Better knowledge of rare diseases can improve diagnosis, reduce morbidity and streamline therapeutic decision-making. It can also help connect patients with the right treatments, clinical trials and supportive care, thus improving their outcomes.
Progress in rare disease research can also broaden the understanding of more common diseases, such as rheumatoid arthritis or vasculitis. By grouping people based on nearly identical clinical features of disease, it becomes easier to determine the disease’s genetic basis. In contrast to the complex genetics of common diseases, the smaller pool of genetic data associated with a rare disease can simplify the discovery process and help researchers home in on an illness-causing mutation.
As Dr. Miner says, “When we understand a particular disease pathway that’s affecting patients with an ultra-rare disease, it leads us to study those same pathways in common diseases and can guide us toward novel therapeutic targets for those more common rheumatic diseases.”
Connecting the Dots
Increased access to data can further advance rare disease research. The internet has enabled patients and providers to more easily find information and connect around shared anomalies. More patients receive exome and genome sequences that can shed light on potential disease pathways. Providers are also increasing data sharing through registries and other means.
The ACR’s Rheumatology Informatics System for Effectiveness (RISE) registry collects data from electronic health records, including clinical note analysis. As a rheumatology-specific registry, RISE can provide data for research on rare rheumatic diseases. In the past five years, RISE data has been analyzed for four abstracts and two papers on rare rheumatic diseases, including ANCA-associated vasculitis and sarcoidosis.
Dr. Miner suggests that this is leading to the discovery of new patterns. “I often wonder how many of our patients with more common rheumatic diseases also have rare mutations—not just polymorphisms, but rare disease-causing variants—that haven’t been identified or characterized,” he says. As one example, mutations known to cause SAVI were recently found in some adults with ANCA-associated vasculitis, which is far more common.

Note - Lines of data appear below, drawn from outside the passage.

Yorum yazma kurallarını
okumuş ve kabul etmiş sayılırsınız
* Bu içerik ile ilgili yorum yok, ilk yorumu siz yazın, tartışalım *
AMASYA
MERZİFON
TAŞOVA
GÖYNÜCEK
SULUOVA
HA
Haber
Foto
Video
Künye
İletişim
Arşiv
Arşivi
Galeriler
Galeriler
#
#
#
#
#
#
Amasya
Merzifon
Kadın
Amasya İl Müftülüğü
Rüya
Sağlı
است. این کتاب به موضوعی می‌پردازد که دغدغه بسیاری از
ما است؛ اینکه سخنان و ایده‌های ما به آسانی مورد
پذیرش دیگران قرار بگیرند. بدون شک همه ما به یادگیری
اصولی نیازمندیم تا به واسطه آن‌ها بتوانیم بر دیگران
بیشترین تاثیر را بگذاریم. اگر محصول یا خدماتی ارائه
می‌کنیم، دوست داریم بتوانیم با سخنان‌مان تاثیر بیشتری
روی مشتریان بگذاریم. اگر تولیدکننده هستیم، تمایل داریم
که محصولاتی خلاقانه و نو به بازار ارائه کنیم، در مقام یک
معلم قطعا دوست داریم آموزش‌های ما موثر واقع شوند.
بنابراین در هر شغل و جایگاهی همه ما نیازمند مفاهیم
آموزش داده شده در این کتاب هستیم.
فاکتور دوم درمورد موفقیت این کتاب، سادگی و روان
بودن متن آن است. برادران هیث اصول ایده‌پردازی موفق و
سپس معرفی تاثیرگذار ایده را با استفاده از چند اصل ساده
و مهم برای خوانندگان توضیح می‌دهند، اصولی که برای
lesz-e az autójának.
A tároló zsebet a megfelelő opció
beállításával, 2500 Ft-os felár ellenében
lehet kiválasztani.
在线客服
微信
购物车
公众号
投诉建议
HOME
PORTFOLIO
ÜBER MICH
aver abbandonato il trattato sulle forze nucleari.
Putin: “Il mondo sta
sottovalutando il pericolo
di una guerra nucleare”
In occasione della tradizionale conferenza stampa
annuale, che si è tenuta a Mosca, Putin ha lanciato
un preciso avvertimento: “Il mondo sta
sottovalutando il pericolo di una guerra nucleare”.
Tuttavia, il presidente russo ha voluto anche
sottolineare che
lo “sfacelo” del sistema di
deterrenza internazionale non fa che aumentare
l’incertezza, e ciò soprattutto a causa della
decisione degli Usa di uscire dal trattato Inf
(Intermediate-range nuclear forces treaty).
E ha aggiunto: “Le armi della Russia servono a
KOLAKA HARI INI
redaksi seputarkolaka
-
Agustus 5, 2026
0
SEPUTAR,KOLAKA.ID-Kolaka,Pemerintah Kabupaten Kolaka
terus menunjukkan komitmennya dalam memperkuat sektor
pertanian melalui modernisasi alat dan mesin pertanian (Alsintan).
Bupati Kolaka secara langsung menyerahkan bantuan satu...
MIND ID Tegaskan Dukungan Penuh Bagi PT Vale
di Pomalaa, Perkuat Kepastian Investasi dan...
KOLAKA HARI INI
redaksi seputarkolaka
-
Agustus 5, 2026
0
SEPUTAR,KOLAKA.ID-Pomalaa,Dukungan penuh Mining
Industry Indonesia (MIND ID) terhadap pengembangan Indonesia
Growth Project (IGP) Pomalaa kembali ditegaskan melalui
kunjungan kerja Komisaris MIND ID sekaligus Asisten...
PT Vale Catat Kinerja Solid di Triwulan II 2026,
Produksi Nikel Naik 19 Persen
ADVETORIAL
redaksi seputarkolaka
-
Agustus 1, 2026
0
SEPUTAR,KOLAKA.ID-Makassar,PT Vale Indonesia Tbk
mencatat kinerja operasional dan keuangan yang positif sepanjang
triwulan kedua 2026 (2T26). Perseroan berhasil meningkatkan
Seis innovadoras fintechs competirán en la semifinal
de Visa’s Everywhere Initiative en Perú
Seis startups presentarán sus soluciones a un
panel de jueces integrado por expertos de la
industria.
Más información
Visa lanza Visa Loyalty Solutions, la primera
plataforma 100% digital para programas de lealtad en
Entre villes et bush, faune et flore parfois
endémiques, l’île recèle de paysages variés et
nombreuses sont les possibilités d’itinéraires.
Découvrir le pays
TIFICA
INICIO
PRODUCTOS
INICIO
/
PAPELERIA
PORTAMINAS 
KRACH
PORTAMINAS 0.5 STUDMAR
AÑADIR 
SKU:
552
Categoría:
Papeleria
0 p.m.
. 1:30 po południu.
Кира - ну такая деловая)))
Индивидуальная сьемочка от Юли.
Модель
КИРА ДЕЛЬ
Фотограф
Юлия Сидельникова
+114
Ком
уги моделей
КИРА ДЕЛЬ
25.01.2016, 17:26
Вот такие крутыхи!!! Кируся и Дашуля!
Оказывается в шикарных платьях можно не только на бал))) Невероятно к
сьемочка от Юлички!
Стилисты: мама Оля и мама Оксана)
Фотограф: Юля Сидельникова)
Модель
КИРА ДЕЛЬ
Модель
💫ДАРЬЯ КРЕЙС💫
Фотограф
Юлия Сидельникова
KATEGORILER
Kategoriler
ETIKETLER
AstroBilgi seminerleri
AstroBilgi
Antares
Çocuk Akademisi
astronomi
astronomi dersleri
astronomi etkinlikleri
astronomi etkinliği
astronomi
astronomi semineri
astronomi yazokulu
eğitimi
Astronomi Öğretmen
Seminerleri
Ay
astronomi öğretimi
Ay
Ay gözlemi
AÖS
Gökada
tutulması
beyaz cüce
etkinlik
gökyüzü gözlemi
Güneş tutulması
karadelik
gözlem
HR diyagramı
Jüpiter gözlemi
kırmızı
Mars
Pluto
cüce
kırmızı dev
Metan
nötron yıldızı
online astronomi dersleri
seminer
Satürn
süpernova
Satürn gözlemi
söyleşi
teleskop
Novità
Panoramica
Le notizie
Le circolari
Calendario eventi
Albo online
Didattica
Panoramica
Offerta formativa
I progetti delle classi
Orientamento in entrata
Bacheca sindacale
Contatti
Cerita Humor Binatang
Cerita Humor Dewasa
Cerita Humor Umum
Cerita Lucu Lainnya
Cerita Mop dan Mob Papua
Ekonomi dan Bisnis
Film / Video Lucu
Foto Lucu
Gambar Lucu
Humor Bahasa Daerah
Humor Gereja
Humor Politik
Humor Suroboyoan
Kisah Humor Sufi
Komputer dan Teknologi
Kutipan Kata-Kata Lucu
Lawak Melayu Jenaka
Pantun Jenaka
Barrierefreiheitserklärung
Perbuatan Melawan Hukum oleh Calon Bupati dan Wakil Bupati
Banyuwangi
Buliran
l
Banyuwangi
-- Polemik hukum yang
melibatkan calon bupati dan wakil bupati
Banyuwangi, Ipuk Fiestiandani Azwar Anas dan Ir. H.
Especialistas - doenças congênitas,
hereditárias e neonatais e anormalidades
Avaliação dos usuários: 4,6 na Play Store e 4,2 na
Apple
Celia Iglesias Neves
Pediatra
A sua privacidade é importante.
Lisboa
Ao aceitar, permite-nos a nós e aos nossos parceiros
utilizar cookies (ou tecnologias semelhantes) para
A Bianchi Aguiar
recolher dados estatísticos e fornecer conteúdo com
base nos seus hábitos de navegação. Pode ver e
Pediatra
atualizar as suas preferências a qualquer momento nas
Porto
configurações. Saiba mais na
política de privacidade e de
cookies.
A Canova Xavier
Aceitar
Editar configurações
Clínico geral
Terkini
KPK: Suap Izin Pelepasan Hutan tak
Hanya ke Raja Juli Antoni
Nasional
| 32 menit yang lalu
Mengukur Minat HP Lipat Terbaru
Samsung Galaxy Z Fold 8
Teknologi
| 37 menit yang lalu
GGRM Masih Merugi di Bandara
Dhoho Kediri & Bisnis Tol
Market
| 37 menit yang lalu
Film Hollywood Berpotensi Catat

“All clinicians see patients with syndromes presenting outside of the traditional, predictable ways,” Dr. Miner notes. “If there is only one RVCL patient in a practice, that patient could easily be misdiagnosed as having MS or SLE. When we don’t connect, we don’t learn of those uncommon cases in other practices. Increasing communication and data-sharing facilitates the proper diagnosis for our patients, helps us identify disease-causing mutations and is now leading to novel therapies that will likely benefit patients with common diseases.”